Change detection outputs:
────────
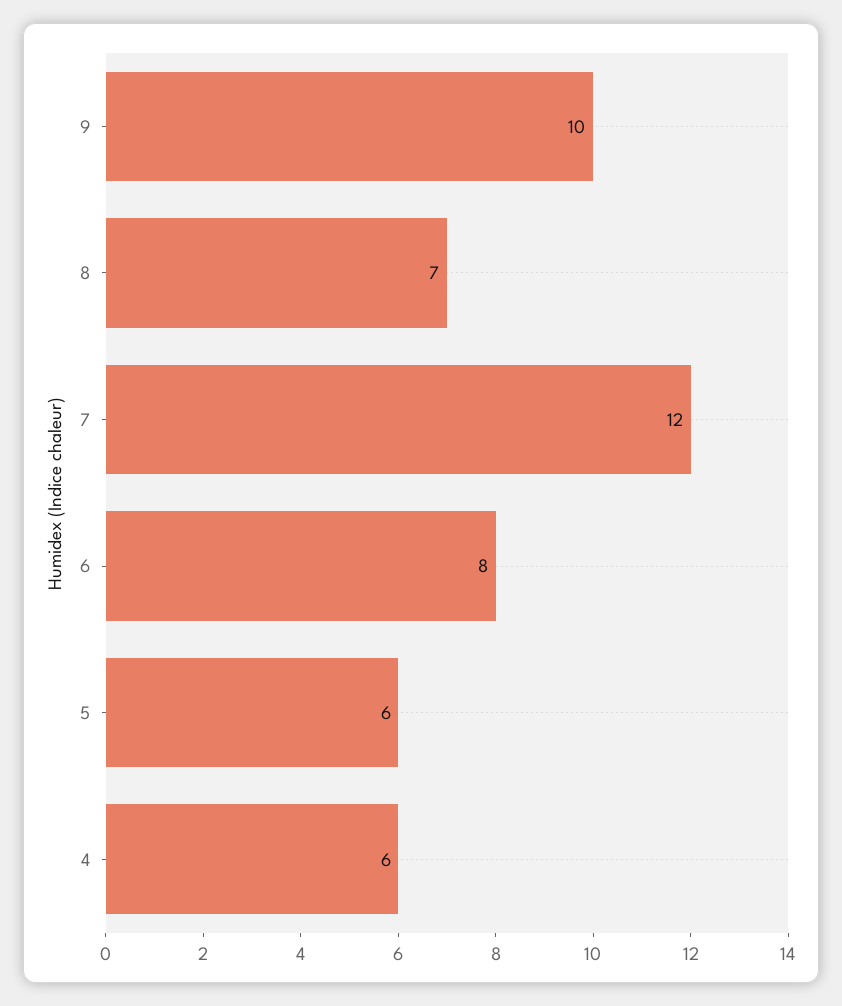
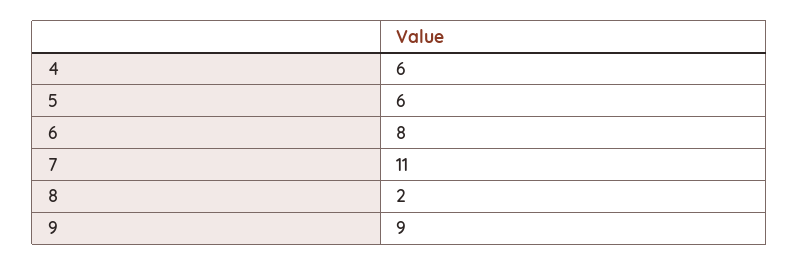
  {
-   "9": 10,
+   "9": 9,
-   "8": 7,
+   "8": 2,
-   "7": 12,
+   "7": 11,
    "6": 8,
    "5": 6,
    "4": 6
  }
────────
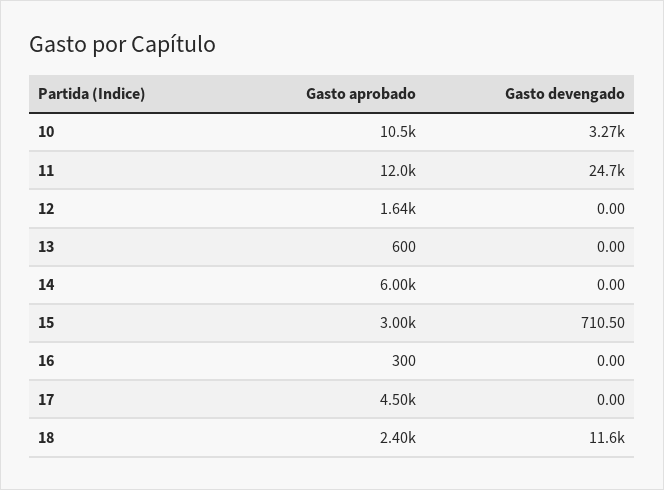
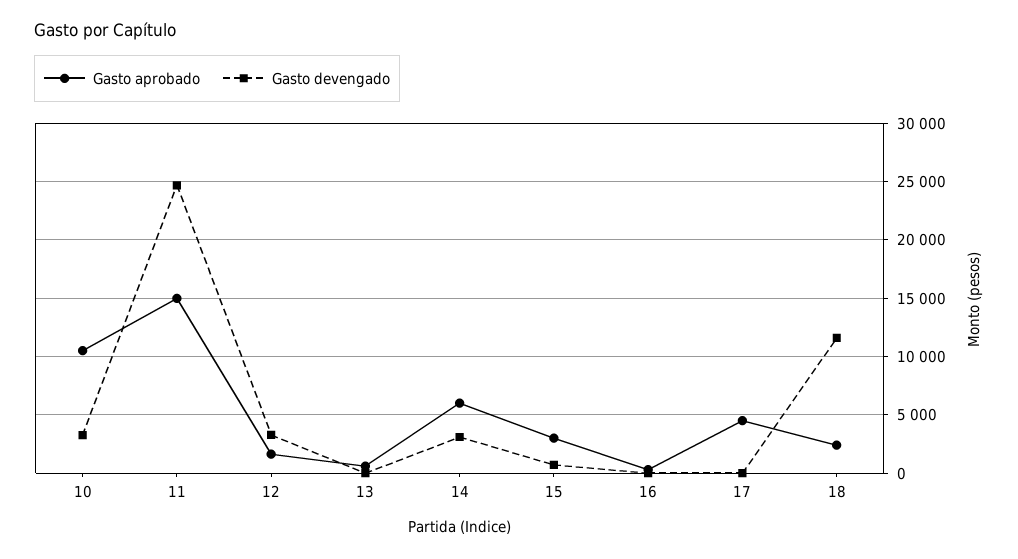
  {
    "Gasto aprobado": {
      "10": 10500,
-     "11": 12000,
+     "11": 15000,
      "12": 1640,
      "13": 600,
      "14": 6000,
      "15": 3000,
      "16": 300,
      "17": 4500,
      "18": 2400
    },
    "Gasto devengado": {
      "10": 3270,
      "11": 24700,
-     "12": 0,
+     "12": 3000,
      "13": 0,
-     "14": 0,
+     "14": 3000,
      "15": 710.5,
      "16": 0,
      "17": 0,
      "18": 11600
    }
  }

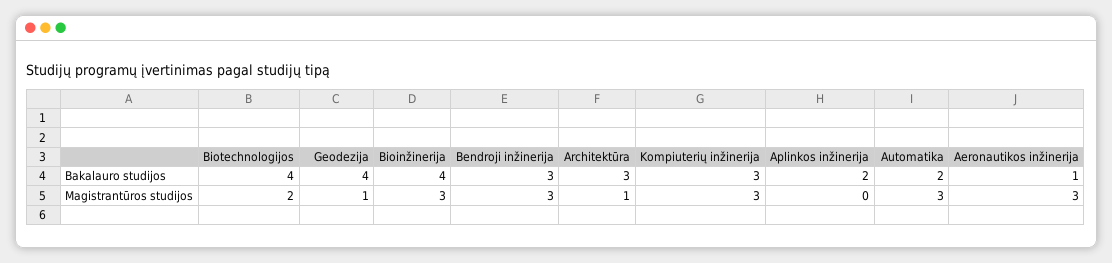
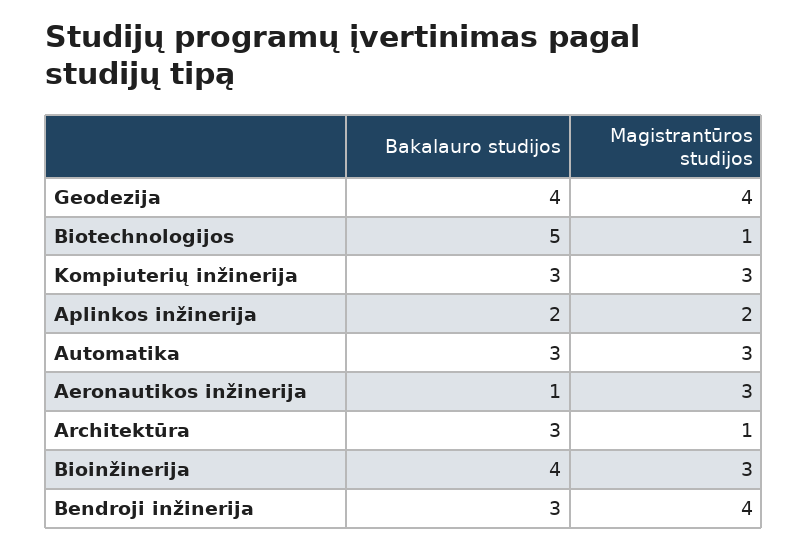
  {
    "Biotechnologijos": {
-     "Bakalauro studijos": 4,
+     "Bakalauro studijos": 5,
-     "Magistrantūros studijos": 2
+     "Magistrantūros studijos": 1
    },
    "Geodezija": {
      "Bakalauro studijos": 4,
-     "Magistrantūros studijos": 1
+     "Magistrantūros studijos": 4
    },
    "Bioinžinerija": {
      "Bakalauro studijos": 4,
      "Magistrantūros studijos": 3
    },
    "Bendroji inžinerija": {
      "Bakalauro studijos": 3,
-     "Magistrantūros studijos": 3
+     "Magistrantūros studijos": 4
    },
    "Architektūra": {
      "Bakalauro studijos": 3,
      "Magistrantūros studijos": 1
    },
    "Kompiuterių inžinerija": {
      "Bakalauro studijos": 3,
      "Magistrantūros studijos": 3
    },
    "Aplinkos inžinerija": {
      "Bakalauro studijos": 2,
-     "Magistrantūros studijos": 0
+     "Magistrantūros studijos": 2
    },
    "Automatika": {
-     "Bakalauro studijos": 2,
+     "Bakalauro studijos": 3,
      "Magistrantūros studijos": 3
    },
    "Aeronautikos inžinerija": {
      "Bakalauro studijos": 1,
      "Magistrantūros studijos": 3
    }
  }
────────
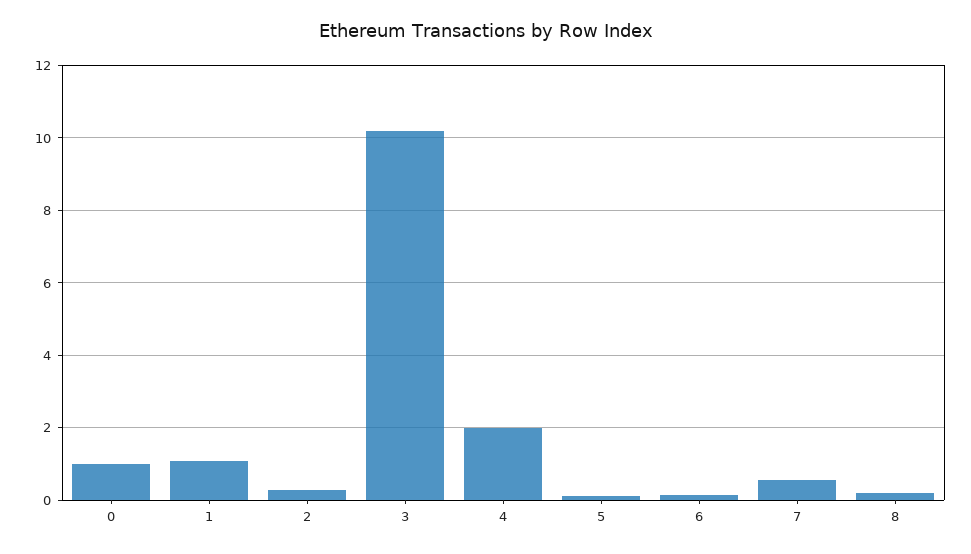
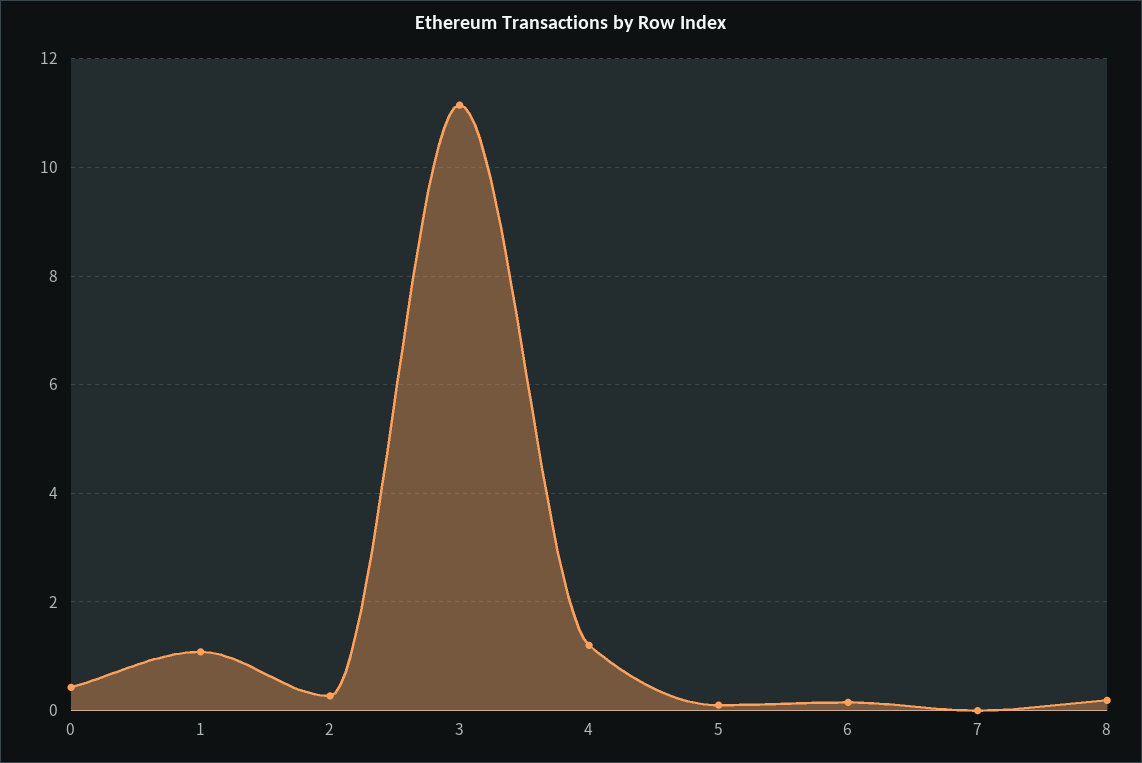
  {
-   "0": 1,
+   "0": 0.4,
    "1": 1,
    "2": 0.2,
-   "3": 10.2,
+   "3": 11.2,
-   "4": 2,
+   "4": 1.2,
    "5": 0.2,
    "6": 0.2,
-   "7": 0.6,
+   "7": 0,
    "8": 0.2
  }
────────
**EXERCISE DESCRIPTION:** The answer should be one number, namely how many lines of the entries above include the string "Bakalauro".

**RESPONSE BOX:** 11